Günümüzde dünyada devam eden en büyük ve en kapsamlı bilimsel projelerden birisi de “Uluslararası Termonükleer Deneysel Reaktörü (ITER)” dir. Bu global proje en büyük ve çok uluslu ortak enerji araştırmalarından birisidir. Füzyon enerjisinin bilimsel, teknolojik ve barışçıl amaçlar için kullanımı amaçlanmıştır. En kısa açıklaması ile ITER güneşten gelen enerjiyi alıp dünya da kullanmayı amaçlamaktadır. Bu bağlamda yüksek sıcaklık plazmaların manyetik ortamda saklanması ve gerektiğinde kullanılması amaçlanmıştır. Süperiletkenler ise bu projede yüksek sıcaklık plazmalarını şekillendirmek ve sınırlamak için gerek duyulan yüksek manyetik alanın üretilmesiyle bu önemli projede önemli bir rol oynamaktadır. Bu proje kapsamında LTS süperiletken sistemlerin kullanılması planlanmaktadır.

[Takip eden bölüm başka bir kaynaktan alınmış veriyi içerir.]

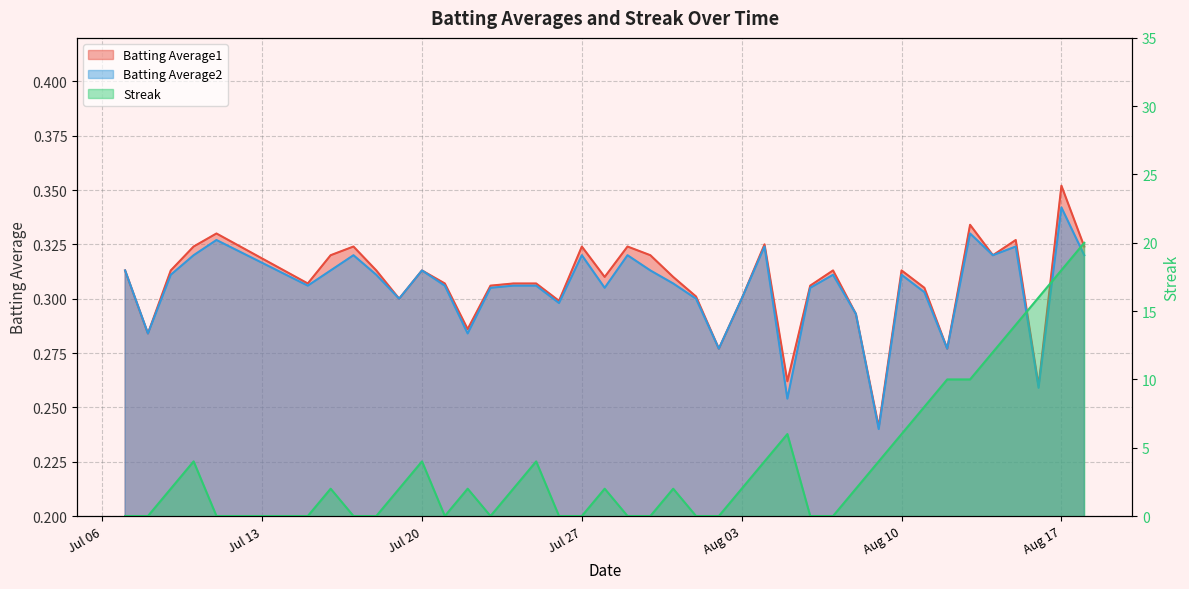

Reading left to right, what are all the values shown in this chart?

Batting Average1: 0.3	0.3	0.3	0.3	0.3	0.3	0.3	0.3	0.3	0.3	0.3	0.3	0.3	0.3	0.3	0.3	0.3	0.3	0.3	0.3	0.3	0.3	0.3	0.3	0.3	0.3	0.3	0.3	0.3	0.3	0.2	0.3	0.3	0.3	0.3	0.3	0.3	0.3	0.4	0.3
Batting Average2: 0.3	0.3	0.3	0.3	0.3	0.3	0.3	0.3	0.3	0.3	0.3	0.3	0.3	0.3	0.3	0.3	0.3	0.3	0.3	0.3	0.3	0.3	0.3	0.3	0.3	0.3	0.3	0.3	0.3	0.3	0.2	0.3	0.3	0.3	0.3	0.3	0.3	0.3	0.3	0.3
Streak: 0.0	0.0	2.0	4.0	0.0	0.0	2.0	0.0	0.0	2.0	4.0	0.0	2.0	0.0	2.0	4.0	0.0	0.0	2.0	0.0	0.0	2.0	0.0	0.0	2.0	4.0	6.0	0.0	0.0	2.0	4.0	6.0	8.0	10.0	10.0	12.0	14.0	16.0	18.0	20.0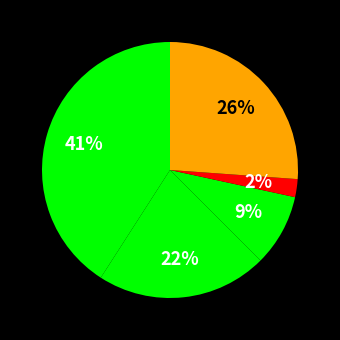

Count the number of slices in the pie.

5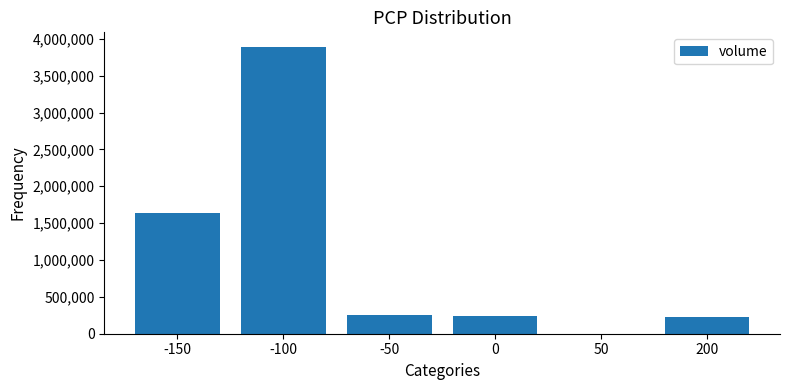

True or false: the data shows 362348 at 0.

False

Büyük füzyon devreleri içerisinde süperiletken magnetlere olan ihtiyaç 1970’li yılların ortalarından itibaren ortaya çıkmıştır. Bunlar için süperiletken magnetlere olan ihtiyaç, oldukça büyük magnetik alanların yaratılması ile gerekli karalı plazmayı oluşturup buradan da füzyona ulaşılması için önemli görünmektedir. Termonükleer füzyonun insanlık için potansiyel bir enerji kaynağı olup olamayacağını araştıran ITER projesi Avrupa, Rusya, Japonya ve ABD’nin katılımı ile 1991 yılında başlatılmıştır ve bu devletlere 3 ülke daha, Çin, Kore ve Hindistan da katılmıştır. Bu deneylerde de LTS Nb3Sn ve NbTi malzemelerden yapılan süperiletken kablolar kullanılmaktadır ve bobinlerden 70-80 kA mertebesinde akımlar geçirilecektir.